Prince Abdulaziz bin Salman Al-Saud, center, Minister of Energy of Saudi Arabia looks prior to the start of a meeting of the Organization of the Petroleum Exporting Countries, OPEC, at their headquarters in Vienna, Austria, Thursday, Dec. 5, 2019. (Photo: AP)
The OPEC oil-producing countries and ally Russia said Friday they have agreed to cut crude production, prompting a surge in global crude prices that they hope to sustain into next year.
The group decided to cut output by an extra 500,000 barrels a day as they try to support the price of energy and bolster their revenues.
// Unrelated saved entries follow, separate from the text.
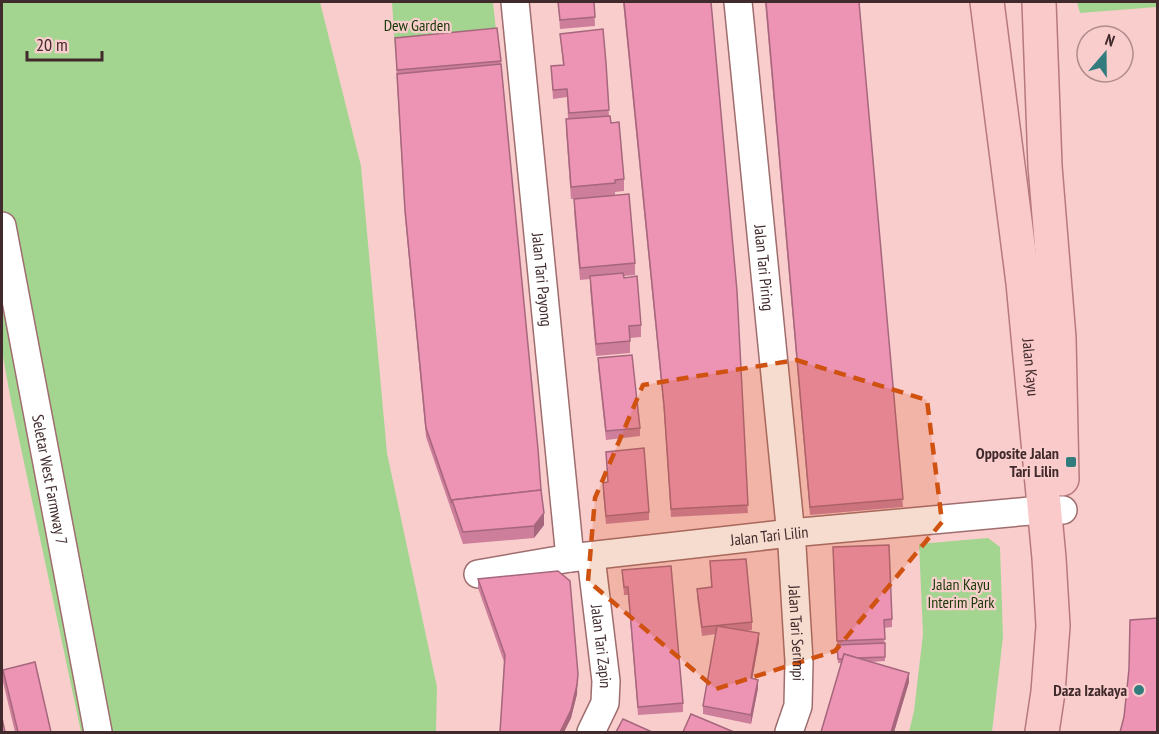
<svg xmlns="http://www.w3.org/2000/svg" width="1159" height="734" font-family="'PT Sans Narrow',sans-serif">
	<rect width="100%" height="100%" fill="#facdcd"/>
	<g fill="#a3d591">
		<path d="M2 2H320L361 166 387 453 437 687 436 732H81L11 401 2 351Z"/>
		<path d="M392 2H493L497 40 395 50Z"/>
		<path d="M1077 2H1157V7L1080 13Z"/>
		<path d="M988 538 1000 547 1003 637 992 732H909L914 711 923 634 919 544Z"/>
	</g>
	<g fill="none" stroke-linecap="round" stroke-linejoin="round">
		<g stroke="#9f6d6e" stroke-width="30">
			<g id="minor">
				<path id="s1" d="M515 2 570 558"/>
				<path id="s2" d="M738 2 792 546 799 661 798 706 789 732"/>
				<path id="s3" d="M2 226 98 732"/>
				<path id="s4" d="M591 557 606 681 605 703 591 732"/>
				<path id="s5" d="M478 574 570 558 791 533 1030 511 1063 510"/>
			</g>
		</g>
		<g stroke="#b77a7c" stroke-width="36">
			<g id="major">
				<path id="s6" d="M987 2 1023 283 1049 558 1053 626 1048 692 1042 732"/>
				<path d="M1039 2 1045 166 1059 338 1062 479"/>
			</g>
		</g>
		<use href="#minor" stroke="#fff" stroke-width="27"/>
		<use href="#major" stroke="#fac9ca" stroke-width="33"/>
	</g>
	<g fill="#cc7e9a">
		<path d="M558 2H594L595 26 560 29Z"/>
		<path d="M623 2H711L748 513 671 517 664 413Z"/>
		<path d="M765 2H859L903 507 810 515Z"/>
		<path d="M560 34 606 63 609 116 624 179V191L615 192V195L635 263V275L624 276 641 325V337L630 338V353L596 356 590 288V279L580 280 574 211V199L591 197 571 199 566 131V119H568L567 97 553 99 551 66 563 65Z"/>
		<path d="M395 38 501 61 544 525 534 538 463 544 426 437 405 218 397 83Z"/>
		<path d="M598 358 640 428V436L606 440 598 367Z"/>
		<path d="M606 452 649 512V520L606 524 603 491V483L608 482Z"/>
		<path d="M833 556 892 619V627L884 628 885 661 870 662 909 682 894 732H821L841 663H838Z"/>
		<path d="M710 561 752 622V630L746 631 759 641 752 678 758 688 751 724 703 714V706L716 634 702 636 697 597V589L711 587Z"/>
		<path d="M622 570 683 703V712L638 715 628 595H624Z"/>
		<path d="M478 579 577 694 571 718 564 732H500L504 662 478 588Z"/>
		<path d="M3 670 51 732H15L3 682Z"/>
	</g>
	<g fill="#a6677d">
		<path d="M544 513V525L534 538V526Z"/>
		<path d="M759 633V641L751 686V678Z"/>
		<path d="M909 673V682L894 732H891Z"/>
		<path d="M578 674 577 694 571 718 564 732H560Z"/>
		<path d="M758 680V688L751 724V715Z"/>
	</g>
	<g fill="#ed93b3" stroke="#a6677d" stroke-width="1.5">
		<path d="M558 2H594L595 17 560 20Z"/>
		<path d="M624 2H711L737 291 748 505 671 509 664 405Z"/>
		<path d="M766 2H859L903 499 810 507Z"/>
		<path d="M497 28 501 61 397 70 395 38Z"/>
		<path d="M603 29 606 63 609 110 569 113 567 89 553 90 551 66 564 65 560 34Z"/>
		<path d="M501 64 538 449 541 490 452 500V503L426 428 405 210 397 74Z"/>
		<path d="M610 116 611 123 619 122 624 179 615 180V183L571 187 566 119Z"/>
		<path d="M629 194 635 263 580 268 574 199Z"/>
		<path d="M623 273 624 278 637 276 641 325 629 326 630 341 596 344 590 276Z"/>
		<path d="M632 355 640 428 606 431 598 358Z"/>
		<path d="M644 448 649 512 606 516 603 483 608 482 606 452Z"/>
		<path d="M541 490 544 513 534 526 463 532 452 500Z"/>
		<path d="M889 545 892 619 884 620 885 639 837 641 833 547Z"/>
		<path d="M746 559 752 622 702 627 697 589 712 587 710 561Z"/>
		<path d="M671 566 683 703 638 707 628 587H624L622 570Z"/>
		<path d="M558 571 570 581 578 674 577 685 571 710 560 732H500L505 655 478 579Z"/>
		<path d="M1158 618V732H1120L1124 717 1129 669 1130 620Z"/>
		<path d="M717 626 759 633 751 678 758 680 751 715 703 706Z"/>
		<path d="M885 643V657L857 658 844 654 843 659H838L837 645Z"/>
		<path d="M844 654 909 673 891 732H821Z"/>
		<path d="M35 662 51 732H18L3 670Z"/>
		<path d="M691 714 734 732H683Z"/>
		<path d="M2 718 5 732H2Z"/>
		<path d="M623 719 652 732H616Z"/>
	</g>
	<path fill="#cf5211" fill-opacity="0.2" stroke="#cf5211" stroke-width="4.5" stroke-dasharray="12 8" stroke-linejoin="round" d="M796 360 927 400 942 522 835 651 716 689 588 581 595 498 643 385Z"/>
	<g fill="#327c7e" stroke="#facdcd" stroke-width="2">
		<rect x="1065" y="456" width="12" height="12" rx="3"/>
		<circle cx="1139" cy="690" r="6"/>
	</g>
	<g text-anchor="middle" stroke-width="4.5" stroke-linejoin="round" paint-order="stroke">
		<g font-size="16" fill="#163805" stroke="#facdcd">
			<text x="417" y="31">Dew Garden</text>
			<text x="961" y="590">Jalan Kayu<tspan x="961" dy="18">Interim Park</tspan></text>
		</g>
		<g font-size="16" fill="#402a2b" stroke="#facdcd">
			<text dy="6" stroke="none"><textPath href="#s2" startOffset="267">Jalan Tari Piring</textPath></text>
			<text dy="6" stroke="none"><textPath href="#s1" startOffset="279">Jalan Tari Payong</textPath></text>
			<text dy="6" stroke="none"><textPath href="#s6" startOffset="368">Jalan Kayu</textPath></text>
			<text dy="6" stroke="none"><textPath href="#s3" startOffset="258">Seletar West Farmway 7</textPath></text>
			<text dy="6" stroke="none"><textPath href="#s5" startOffset="294">Jalan Tari Lilin</textPath></text>
			<text dy="6" stroke="none"><textPath href="#s2" startOffset="634">Jalan Tari Serimpi</textPath></text>
			<text dy="6" stroke="none"><textPath href="#s4" startOffset="90">Jalan Tari Zapin</textPath></text>
		</g>
		<g font-size="16" font-weight="bold" fill="#402a2b" stroke="#facdcd" text-anchor="end">
			<text x="1059" y="459">Opposite Jalan<tspan x="1059" dy="18">Tari Lilin</tspan></text>
			<text x="1127" y="696">Daza Izakaya</text>
		</g>
	</g>
	<rect width="1159" height="734" fill="none" stroke="#402a2b" stroke-width="6"/>
	<g transform="translate(1105 54) rotate(20)"><circle r="28" fill="#facdcd" stroke="#b08c8c" stroke-width="1.5"/>
	<path d="M0-4.5L10 22L0 15L-10 22Z" fill="#327c7e"/>
	<text y="-9" font-size="16" font-weight="bold" text-anchor="middle" fill="#402a2b">N</text>
	</g>
	<path d="M27 51v9h75v-9" fill="none" stroke="#402a2b" stroke-width="3"/>
	<text x="36" y="51" font-size="18" fill="#402a2b" stroke="#facdcd" stroke-width="4.5" paint-order="stroke">20 m</text>
</svg>
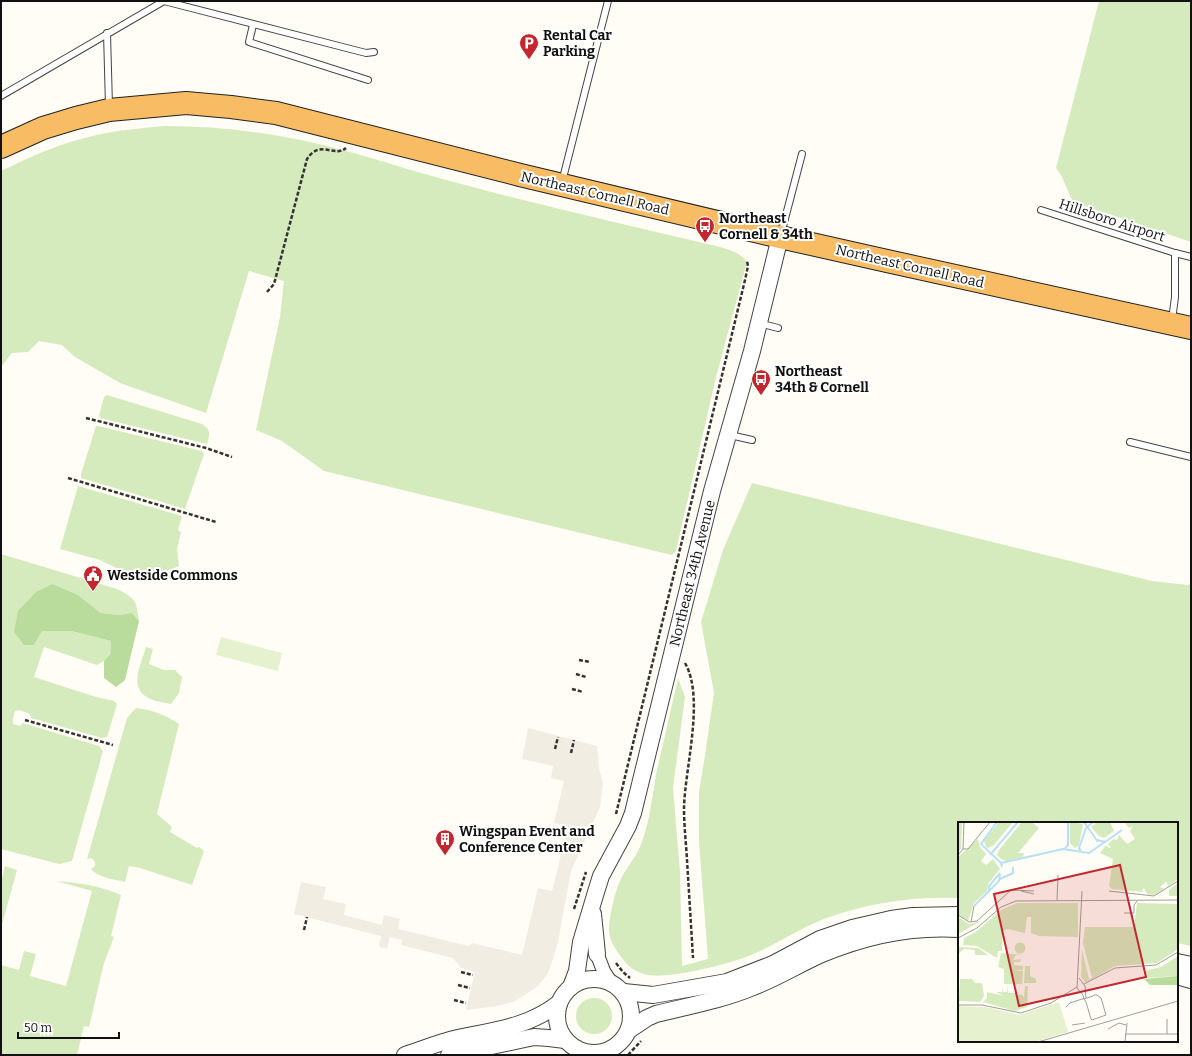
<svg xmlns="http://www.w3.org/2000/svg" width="1192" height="1056" viewBox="0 0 1192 1056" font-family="Bitter,serif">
	<rect width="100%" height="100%" fill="#fffdf5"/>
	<g fill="#d5ebbd">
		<path d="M1099,1H1191V242L1073,202L1061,175L1056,168Z"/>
		<path d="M164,126C227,126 289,135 350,152C389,163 429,176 469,186C551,208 633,226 716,246C727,249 740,252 747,262L716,377L676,551L672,555L324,471L282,441L256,430L280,317L284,281L249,271L206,413L120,383L75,357L62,345L39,341L28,352L12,353L2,366L1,369V171C32,156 63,142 97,135C119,130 142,128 164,126Z"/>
		<path d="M107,395L202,424C211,430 210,434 207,444L100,418L99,416L104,397Z"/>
		<path d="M96,426H98L202,451L204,454L185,509L81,478V474Z"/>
		<path d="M752,483L1152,581L1188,585L1191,583V946L1177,943V823H959V898C914,896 867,903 824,919C798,929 776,945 751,955C730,964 670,979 648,975C637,973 628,967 622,958C615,948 609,941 609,929C609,918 615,891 620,881C625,869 635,859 640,847C650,823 652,796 657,770C664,740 671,709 678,678L685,697L673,788L680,872L682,966L708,959L699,842V792L705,755L714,693L701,622L723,550Z"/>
		<path d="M78,486L182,516L178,530L181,532L177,549L179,566L158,575L159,582L143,581L100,560L60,549Z"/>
		<path d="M1,554L117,589C136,599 136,599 139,621L132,613L119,615L101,613L78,595L53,584L34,645L42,631H71L111,641C110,655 110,658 97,665L44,647L34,677L96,697L114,701L117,704L107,737L102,738L31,718L30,714L19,710L15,711L13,719V724L20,726L23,723L99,746L103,751L72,861L59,864L1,849Z"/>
		<path d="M146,647L153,649L149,664L164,670H175L182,677L179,693L171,704C165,703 159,702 153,700C126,690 141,666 146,647Z"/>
		<path d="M136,708C153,710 166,715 179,724L157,814L172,827L170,832L197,848L199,847L204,851L192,885L140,868L129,866L125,882L121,881C111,879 98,877 91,869L95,866V862L92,858L87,859L127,718Z"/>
		<path d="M5,866L17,870L1,928V882Z"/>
		<path d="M56,881C80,883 98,885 121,895L111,936L114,937L104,963L89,1027L84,1026L77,1055H1V965L19,970L24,951L36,954L30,976L66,986L92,891Z"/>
		<circle cx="594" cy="1016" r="18"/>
	</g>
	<path fill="#b9dc9c" d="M53,584L78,595L101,613L119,615L132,613L139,621L125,680L116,687L104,678V661L110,654L111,641L71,631H42L34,645H24L14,632L18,611L36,592Z"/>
	<path fill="#e6f2cf" d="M221,637L282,653L278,671L216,655Z"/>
	<path fill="#f1ede2" d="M528,728L597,746L599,768L603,783L600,807L571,871L558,942L553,959L547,975L538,986L515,1001L498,1006L466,1010L475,972L461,968L453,958L401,945L402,940L390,937L387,949L380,947L379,945L381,936L294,914L301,882L326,887L323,899L346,904L344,915L382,925L384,915L400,919L398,929L469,946L472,943L522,955L538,888L552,891L568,826L554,823L564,781L551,778L553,766L522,759Z"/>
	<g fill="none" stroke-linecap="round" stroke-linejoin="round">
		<defs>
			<g id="service">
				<path d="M164,1L366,53L374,52"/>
				<path d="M253,25L249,42L368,80"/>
				<path d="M107,33L109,106"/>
				<path d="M1,96L164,1"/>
				<path d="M562,182L608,1"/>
				<path d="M1041,210L1175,253L1191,257"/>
				<path d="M781,234L802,154"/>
				<path d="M1172,320L1175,297V253"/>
				<path d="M759,323L778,328"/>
				<path d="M730,435L752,440"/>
				<path d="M1130,442L1191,457"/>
				<path d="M580,1051L582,1055"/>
				<path d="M612,1055L616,1046"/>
			</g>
			<path id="minor" d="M597,954L604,972L610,981"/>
			<g id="tertiary">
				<path d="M593,914L597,954"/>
				<path d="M1177,962L1191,965"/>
				<path d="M1177,976L1191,980"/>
				<circle cx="594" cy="1016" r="37"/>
				<path d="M571,987L577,971L581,942L596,892L601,876L628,826L633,813L712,491L752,351L780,237"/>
				<path d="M624,992L653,995L727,982L773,964L820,939L852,928L891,919L913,916L959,915"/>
				<path d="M629,1030L647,1018L656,1014C688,1006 722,1000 753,987C777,978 799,964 822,954C865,936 913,926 959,929"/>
				<path d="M405,1055C423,1049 440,1042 458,1038C496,1030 528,1027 559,1003"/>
				<path d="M449,1055L534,1037L549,1038L565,1040"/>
			</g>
			<path id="trunk" d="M1,147L43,128L76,118L109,110L186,103L231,107L276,113L520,175L780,237L887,261L1191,328"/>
		</defs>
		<use href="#service" stroke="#444" stroke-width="8"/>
		<use href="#minor" stroke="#444" stroke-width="15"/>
		<use href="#tertiary" stroke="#444" stroke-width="18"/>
		<use href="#trunk" stroke="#222" stroke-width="24"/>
		<g stroke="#333" stroke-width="2.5" stroke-dasharray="4 2" stroke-linecap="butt">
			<path d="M267,292L274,284L307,159C320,139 334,158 346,148"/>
			<path d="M86,418L206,448L232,457"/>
			<path d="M68,478L216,522"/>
			<path d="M579,660L590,662"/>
			<path d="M685,663C705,698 685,767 684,808C684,825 686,843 687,860C689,892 691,925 693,958"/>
			<path d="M576,674L586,677"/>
			<path d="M572,689L583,692"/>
			<path d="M25,720L113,745"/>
			<path d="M555,749L558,737"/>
			<path d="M571,753L574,740"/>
			<path d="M616,814L745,280L748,266L747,261"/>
			<path d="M574,909L586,872"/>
			<path d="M304,930L307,917"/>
			<path d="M616,963L623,972L630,978"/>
			<path d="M461,972L473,975"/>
			<path d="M458,985L470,988"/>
			<path d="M454,1000L466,1003"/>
			<path d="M628,1055L641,1041"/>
		</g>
		<use href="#service" stroke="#fff" stroke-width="6"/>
		<use href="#minor" stroke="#fff" stroke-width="13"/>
		<use href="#tertiary" stroke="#fff" stroke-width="16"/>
		<use href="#trunk" stroke="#f7bc64" stroke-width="22"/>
	</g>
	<defs>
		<symbol id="parking-pin" viewBox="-11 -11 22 30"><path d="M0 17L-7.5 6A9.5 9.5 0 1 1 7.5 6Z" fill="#c4262e" stroke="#fff"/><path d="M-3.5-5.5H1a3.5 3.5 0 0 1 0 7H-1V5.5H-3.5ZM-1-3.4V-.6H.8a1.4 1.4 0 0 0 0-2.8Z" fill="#fff"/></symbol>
		<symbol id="bus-pin" viewBox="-11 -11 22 30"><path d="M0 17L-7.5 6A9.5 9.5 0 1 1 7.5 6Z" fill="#c4262e" stroke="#fff"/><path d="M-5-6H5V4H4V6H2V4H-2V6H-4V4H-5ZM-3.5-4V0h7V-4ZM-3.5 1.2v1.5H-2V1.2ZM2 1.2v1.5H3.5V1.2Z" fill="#fff"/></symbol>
		<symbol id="civic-pin" viewBox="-11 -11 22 30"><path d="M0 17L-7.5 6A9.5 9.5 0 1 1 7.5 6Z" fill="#c4262e" stroke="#fff"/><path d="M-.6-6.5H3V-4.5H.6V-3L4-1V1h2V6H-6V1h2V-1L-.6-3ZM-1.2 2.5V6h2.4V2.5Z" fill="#fff"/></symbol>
		<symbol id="building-pin" viewBox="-11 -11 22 30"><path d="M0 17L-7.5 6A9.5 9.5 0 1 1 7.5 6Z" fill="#c4262e" stroke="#fff"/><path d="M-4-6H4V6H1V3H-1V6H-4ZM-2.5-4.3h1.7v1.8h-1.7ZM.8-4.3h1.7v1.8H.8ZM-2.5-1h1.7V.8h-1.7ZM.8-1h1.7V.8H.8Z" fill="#fff"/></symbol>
	</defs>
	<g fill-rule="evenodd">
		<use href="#parking-pin" x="518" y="32" width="22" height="30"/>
		<use href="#bus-pin" x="694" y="215" width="22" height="30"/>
		<use href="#bus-pin" x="750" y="368" width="22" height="30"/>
		<use href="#civic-pin" x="82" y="564" width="22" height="30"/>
		<use href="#building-pin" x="434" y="828" width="22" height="30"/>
	</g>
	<g text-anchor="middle" stroke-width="4" stroke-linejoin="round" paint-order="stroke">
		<g font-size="14" font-weight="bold" fill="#111" stroke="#fff" text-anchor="start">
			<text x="543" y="40">Rental Car<tspan x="543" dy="16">Parking</tspan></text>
			<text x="719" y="223">Northeast<tspan x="719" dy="16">Cornell &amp; 34th</tspan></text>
			<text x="775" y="376">Northeast<tspan x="775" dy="16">34th &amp; Cornell</tspan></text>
			<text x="107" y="580">Westside Commons</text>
			<text x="459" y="836">Wingspan Event and<tspan x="459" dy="16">Conference Center</tspan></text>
		</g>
		<g font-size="14" fill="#111" stroke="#fff">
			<text transform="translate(595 193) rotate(13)" y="5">Northeast Cornell Road</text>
			<text transform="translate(1112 220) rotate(18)" y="5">Hillsboro Airport</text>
			<text transform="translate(910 266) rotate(13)" y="5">Northeast Cornell Road</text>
			<text transform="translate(692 573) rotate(-76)" y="5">Northeast 34th Avenue</text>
		</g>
	</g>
	<g transform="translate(958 822)">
		<rect width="220" height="220" fill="#fffdf5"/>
		<path d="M0,0H4L3,27L0,30ZM41,0H55L35,24L29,26L26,19ZM64,0H74L81,6L60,31H66L65,35L49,39L43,37L39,33L41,28ZM112,0L125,2L121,23L117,26L112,21ZM139,0H152L156,9L146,16L141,14L133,5ZM166,0H218L220,2V57L208,66L210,63L208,60L202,65L207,67L196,73L189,72L186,66L184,68L185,70L154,67L151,64L155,37L142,31L148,23L151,26L153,25L150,23L152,20L156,17L159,18L161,13L169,22L177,17L172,9L175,4L171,6ZM20,17L22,25L28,32L23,39L28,43L35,37L42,47L30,62L29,69L16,81L10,99L0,93V35ZM220,61V74H211V68ZM59,81H120V115L81,114L73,111V95H69L67,111L50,107L45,109L44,129H40L39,136L19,124L5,123L6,116L18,110L43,88ZM179,81L220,82V127L199,141L157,144L138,155L128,160L126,159L123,155L124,127L131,157L134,156L125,121L127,105H176ZM0,95L11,102L23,99L0,112ZM56.5 126a5.5 5.5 0 1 1 11 0a5.5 5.5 0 1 1-11 0ZM1,125L20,126L30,133H17V128L6,127L0,132ZM43,131L65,133H58L55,138L63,137L62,140H56V143L65,144V148H55L65,149L64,162H46V147L40,145ZM220,134V154L188,156L186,149L203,145ZM67,144H72V154L78,157V161H66ZM2,157H14L17,161H24L26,174L22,180L1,179ZM50,163V171H57L59,164L58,174L63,172L66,175L67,164H63H70L69,185L57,189L25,180L29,176V170L46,174L38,170H44V164L45,170H49Z" fill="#d5ebbd"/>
		<path d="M220,154V163H192L186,157Z" fill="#b9dc9c"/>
		<path d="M101,180L110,210L76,220H0L1,184L28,185L61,193Z" fill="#e6f2cf"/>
		<path fill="none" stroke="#b9e0f7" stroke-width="2" d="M39,0L23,22L43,41L44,45M126,0L140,20M139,18L147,20L164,8M107,26L110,23V0M123,29L121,26L128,6L135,0M32,33L60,0M43,41L105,27L131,31L148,19M42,57L55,51V45M31,69V64L42,51M16,84L41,59L42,52"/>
		<path fill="none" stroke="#a09f9a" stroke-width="1" d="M5,27H10L32,0M0,33L5,27L6,0M63,69L76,72M151,69L196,74L220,59M99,78L100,53M166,91H176V83L179,79M0,93L11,100L19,99L53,68L76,69M13,100L16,84M0,116L19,106L43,85L58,79L220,78M121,156L127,164L128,176M126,162L157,146L198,143L220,130M0,183H24L63,191L93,181L119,165M108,185L112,181L124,177H126L135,174L136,173H139L143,176L148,193L134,198L133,197L128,180L126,177L125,173L119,166L124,69M114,203L127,201M150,207L161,201L168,203M167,212H220M209,212V197M80,220L220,179M167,220L169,201"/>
		<path fill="#c4262e" fill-opacity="0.15" stroke="#c4262e" stroke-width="2" d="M162,43L188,155L61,184L36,72Z"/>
		<rect width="220" height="220" fill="none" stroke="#111" stroke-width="2"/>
	</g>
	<rect width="1192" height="1056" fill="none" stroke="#111111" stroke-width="4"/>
	<path d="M18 1032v6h101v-6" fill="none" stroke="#111111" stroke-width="2"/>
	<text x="24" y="1032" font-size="12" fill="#111111" stroke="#ffffff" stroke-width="3" paint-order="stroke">50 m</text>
</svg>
But the decision was not easy: they do not want to hand over too much business to the United States, which keeps pumping more oil and flooding the market.
“We have decided to reduce production by 500,000 barrels a day through the first quarter of next year,” said Russian energy minister Alexander Novak.
The cuts come on top of a reduction of 1.2 million barrels a day that they have been observing for the past three years.
The sticking point in the talks, which dragged on over two days, appears to have been how to share the cuts among the 14 OPEC countries and nations like Russia that have been coordinating their production with the cartel in recent years.
Saudi Arabia has been bearing the burden of the largest share of production cuts recently. But some countries including Iraq and Russia have been pumping more than expected, dampening the overall impact on markets.
Analysts note that if countries are already not complying with the current agreement, agreeing in principle could be pointless.
Investors seemed impressed by OPEC’s resolve, however, pushing up energy prices sharply.
The price of oil had risen in recent days on expectations for a production cut and gained further on Friday. Brent, the international benchmark, jumped 86 cents to $64.25 a barrel. The US benchmark gained 77 cents to $59.20 a barrel.
It’s unclear whether energy prices will continue to rise, however. Even as the members of the cartel cut production, there is more oil coming to market from non-OPEC nations, including the US, Canada, Brazil, Norway and Guyana. That could make up for any cuts from OPEC and Russia.